GIVEN TASK:
Rewrite the items below, switching every "common name" to "vernacular name" and leaving everything else the same.

(Stored items)
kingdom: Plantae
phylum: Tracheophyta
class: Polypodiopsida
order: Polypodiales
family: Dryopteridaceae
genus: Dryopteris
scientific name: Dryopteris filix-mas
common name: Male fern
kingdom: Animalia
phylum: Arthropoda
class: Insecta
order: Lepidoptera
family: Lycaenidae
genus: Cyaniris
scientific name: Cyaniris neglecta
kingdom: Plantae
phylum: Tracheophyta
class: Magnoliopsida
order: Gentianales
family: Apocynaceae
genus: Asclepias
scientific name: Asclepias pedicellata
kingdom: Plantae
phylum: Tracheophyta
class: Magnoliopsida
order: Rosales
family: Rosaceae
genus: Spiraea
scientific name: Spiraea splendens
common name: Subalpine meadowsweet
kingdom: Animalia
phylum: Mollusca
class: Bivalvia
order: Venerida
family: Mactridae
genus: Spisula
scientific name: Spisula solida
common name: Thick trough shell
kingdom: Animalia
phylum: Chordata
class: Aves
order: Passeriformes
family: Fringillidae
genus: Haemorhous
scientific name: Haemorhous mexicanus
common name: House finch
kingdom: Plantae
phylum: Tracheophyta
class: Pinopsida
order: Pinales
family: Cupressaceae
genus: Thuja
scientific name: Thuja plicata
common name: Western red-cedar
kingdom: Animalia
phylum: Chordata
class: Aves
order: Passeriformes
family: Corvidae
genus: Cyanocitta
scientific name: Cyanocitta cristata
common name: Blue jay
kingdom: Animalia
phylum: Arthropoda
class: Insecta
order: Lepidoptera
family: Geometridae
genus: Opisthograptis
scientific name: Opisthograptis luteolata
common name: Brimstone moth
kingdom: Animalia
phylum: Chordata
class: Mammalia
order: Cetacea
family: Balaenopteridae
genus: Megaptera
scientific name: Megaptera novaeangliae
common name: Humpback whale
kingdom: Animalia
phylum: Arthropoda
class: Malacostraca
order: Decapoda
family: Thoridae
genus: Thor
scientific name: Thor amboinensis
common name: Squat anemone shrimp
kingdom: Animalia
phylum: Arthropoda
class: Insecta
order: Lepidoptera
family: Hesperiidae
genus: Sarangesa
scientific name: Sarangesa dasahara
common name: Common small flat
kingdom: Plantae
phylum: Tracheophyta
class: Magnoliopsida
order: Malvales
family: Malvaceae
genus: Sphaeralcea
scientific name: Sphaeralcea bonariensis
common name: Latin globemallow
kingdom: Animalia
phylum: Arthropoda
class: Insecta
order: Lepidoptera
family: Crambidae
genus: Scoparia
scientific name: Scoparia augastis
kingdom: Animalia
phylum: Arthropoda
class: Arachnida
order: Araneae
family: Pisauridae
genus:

SOLUTION BELOW:
kingdom: Plantae
phylum: Tracheophyta
class: Polypodiopsida
order: Polypodiales
family: Dryopteridaceae
genus: Dryopteris
scientific name: Dryopteris filix-mas
vernacular name: Male fern
kingdom: Animalia
phylum: Arthropoda
class: Insecta
order: Lepidoptera
family: Lycaenidae
genus: Cyaniris
scientific name: Cyaniris neglecta
kingdom: Plantae
phylum: Tracheophyta
class: Magnoliopsida
order: Gentianales
family: Apocynaceae
genus: Asclepias
scientific name: Asclepias pedicellata
kingdom: Plantae
phylum: Tracheophyta
class: Magnoliopsida
order: Rosales
family: Rosaceae
genus: Spiraea
scientific name: Spiraea splendens
vernacular name: Subalpine meadowsweet
kingdom: Animalia
phylum: Mollusca
class: Bivalvia
order: Venerida
family: Mactridae
genus: Spisula
scientific name: Spisula solida
vernacular name: Thick trough shell
kingdom: Animalia
phylum: Chordata
class: Aves
order: Passeriformes
family: Fringillidae
genus: Haemorhous
scientific name: Haemorhous mexicanus
vernacular name: House finch
kingdom: Plantae
phylum: Tracheophyta
class: Pinopsida
order: Pinales
family: Cupressaceae
genus: Thuja
scientific name: Thuja plicata
vernacular name: Western red-cedar
kingdom: Animalia
phylum: Chordata
class: Aves
order: Passeriformes
family: Corvidae
genus: Cyanocitta
scientific name: Cyanocitta cristata
vernacular name: Blue jay
kingdom: Animalia
phylum: Arthropoda
class: Insecta
order: Lepidoptera
family: Geometridae
genus: Opisthograptis
scientific name: Opisthograptis luteolata
vernacular name: Brimstone moth
kingdom: Animalia
phylum: Chordata
class: Mammalia
order: Cetacea
family: Balaenopteridae
genus: Megaptera
scientific name: Megaptera novaeangliae
vernacular name: Humpback whale
kingdom: Animalia
phylum: Arthropoda
class: Malacostraca
order: Decapoda
family: Thoridae
genus: Thor
scientific name: Thor amboinensis
vernacular name: Squat anemone shrimp
kingdom: Animalia
phylum: Arthropoda
class: Insecta
order: Lepidoptera
family: Hesperiidae
genus: Sarangesa
scientific name: Sarangesa dasahara
vernacular name: Common small flat
kingdom: Plantae
phylum: Tracheophyta
class: Magnoliopsida
order: Malvales
family: Malvaceae
genus: Sphaeralcea
scientific name: Sphaeralcea bonariensis
vernacular name: Latin globemallow
kingdom: Animalia
phylum: Arthropoda
class: Insecta
order: Lepidoptera
family: Crambidae
genus: Scoparia
scientific name: Scoparia augastis
kingdom: Animalia
phylum: Arthropoda
class: Arachnida
order: Araneae
family: Pisauridae
genus:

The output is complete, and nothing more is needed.